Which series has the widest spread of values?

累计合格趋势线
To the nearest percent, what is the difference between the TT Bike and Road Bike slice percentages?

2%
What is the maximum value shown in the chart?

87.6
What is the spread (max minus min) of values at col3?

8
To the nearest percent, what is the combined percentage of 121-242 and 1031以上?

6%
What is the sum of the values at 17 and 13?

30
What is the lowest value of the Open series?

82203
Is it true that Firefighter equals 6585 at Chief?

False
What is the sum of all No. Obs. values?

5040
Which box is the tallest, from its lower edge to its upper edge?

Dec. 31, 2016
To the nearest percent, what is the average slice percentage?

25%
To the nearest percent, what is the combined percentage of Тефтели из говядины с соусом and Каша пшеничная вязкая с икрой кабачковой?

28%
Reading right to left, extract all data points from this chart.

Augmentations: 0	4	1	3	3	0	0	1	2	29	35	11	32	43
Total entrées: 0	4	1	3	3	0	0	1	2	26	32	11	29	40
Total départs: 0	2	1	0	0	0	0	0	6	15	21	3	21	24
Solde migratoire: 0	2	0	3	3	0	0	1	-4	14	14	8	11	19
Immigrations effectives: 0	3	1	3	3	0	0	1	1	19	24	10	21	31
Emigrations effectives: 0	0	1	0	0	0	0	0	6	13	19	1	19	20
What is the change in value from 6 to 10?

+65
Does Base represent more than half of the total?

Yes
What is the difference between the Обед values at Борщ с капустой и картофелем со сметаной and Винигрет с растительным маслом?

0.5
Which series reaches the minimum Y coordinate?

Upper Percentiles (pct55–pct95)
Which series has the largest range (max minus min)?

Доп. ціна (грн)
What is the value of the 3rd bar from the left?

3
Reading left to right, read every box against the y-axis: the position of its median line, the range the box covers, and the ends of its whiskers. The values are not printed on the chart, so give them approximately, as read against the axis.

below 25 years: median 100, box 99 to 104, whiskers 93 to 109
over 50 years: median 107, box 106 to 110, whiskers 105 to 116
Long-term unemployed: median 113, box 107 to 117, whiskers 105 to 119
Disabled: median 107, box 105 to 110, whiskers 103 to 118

» **TASK STATEMENT**: Reproduce all of the records above word for word, with every character, number, and line break unchanged.

» **OUTPUT OF THE EXERCISE**:
Which series has the widest spread of values?

累计合格趋势线
To the nearest percent, what is the difference between the TT Bike and Road Bike slice percentages?

2%
What is the maximum value shown in the chart?

87.6
What is the spread (max minus min) of values at col3?

8
To the nearest percent, what is the combined percentage of 121-242 and 1031以上?

6%
What is the sum of the values at 17 and 13?

30
What is the lowest value of the Open series?

82203
Is it true that Firefighter equals 6585 at Chief?

False
What is the sum of all No. Obs. values?

5040
Which box is the tallest, from its lower edge to its upper edge?

Dec. 31, 2016
To the nearest percent, what is the average slice percentage?

25%
To the nearest percent, what is the combined percentage of Тефтели из говядины с соусом and Каша пшеничная вязкая с икрой кабачковой?

28%
Reading right to left, extract all data points from this chart.

Augmentations: 0	4	1	3	3	0	0	1	2	29	35	11	32	43
Total entrées: 0	4	1	3	3	0	0	1	2	26	32	11	29	40
Total départs: 0	2	1	0	0	0	0	0	6	15	21	3	21	24
Solde migratoire: 0	2	0	3	3	0	0	1	-4	14	14	8	11	19
Immigrations effectives: 0	3	1	3	3	0	0	1	1	19	24	10	21	31
Emigrations effectives: 0	0	1	0	0	0	0	0	6	13	19	1	19	20
What is the change in value from 6 to 10?

+65
Does Base represent more than half of the total?

Yes
What is the difference between the Обед values at Борщ с капустой и картофелем со сметаной and Винигрет с растительным маслом?

0.5
Which series reaches the minimum Y coordinate?

Upper Percentiles (pct55–pct95)
Which series has the largest range (max minus min)?

Доп. ціна (грн)
What is the value of the 3rd bar from the left?

3
Reading left to right, read every box against the y-axis: the position of its median line, the range the box covers, and the ends of its whiskers. The values are not printed on the chart, so give them approximately, as read against the axis.

below 25 years: median 100, box 99 to 104, whiskers 93 to 109
over 50 years: median 107, box 106 to 110, whiskers 105 to 116
Long-term unemployed: median 113, box 107 to 117, whiskers 105 to 119
Disabled: median 107, box 105 to 110, whiskers 103 to 118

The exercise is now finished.